- Task material
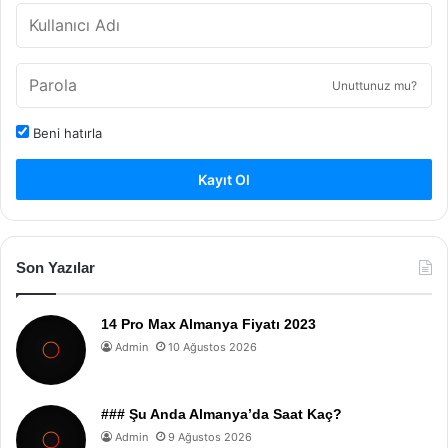
Unuttunuz mu?
Beni hatırla
Kayıt Ol
Son Yazılar
14 Pro Max Almanya Fiyatı 2023
Admin
10 Ağustos 2026
### Şu Anda Almanya’da Saat Kaç?
Admin
9 Ağustos 2026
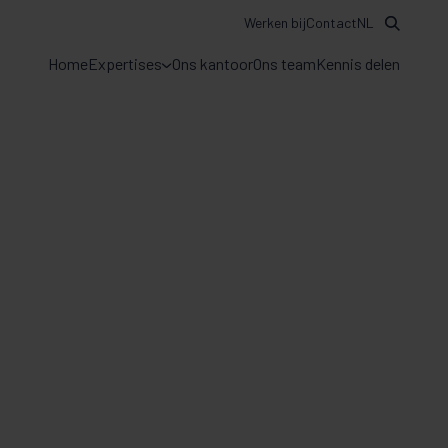
Werken bij
Contact
NL
Home
Expertises
Ons kantoor
Ons team
Kennis delen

- What you have to do
Return every entry word for word, leaving the pictures out.

- Solution
Unuttunuz mu?
Beni hatırla
Kayıt Ol
Son Yazılar
14 Pro Max Almanya Fiyatı 2023
Admin
10 Ağustos 2026
### Şu Anda Almanya’da Saat Kaç?
Admin
9 Ağustos 2026
Werken bij
Contact
NL
Home
Expertises
Ons kantoor
Ons team
Kennis delen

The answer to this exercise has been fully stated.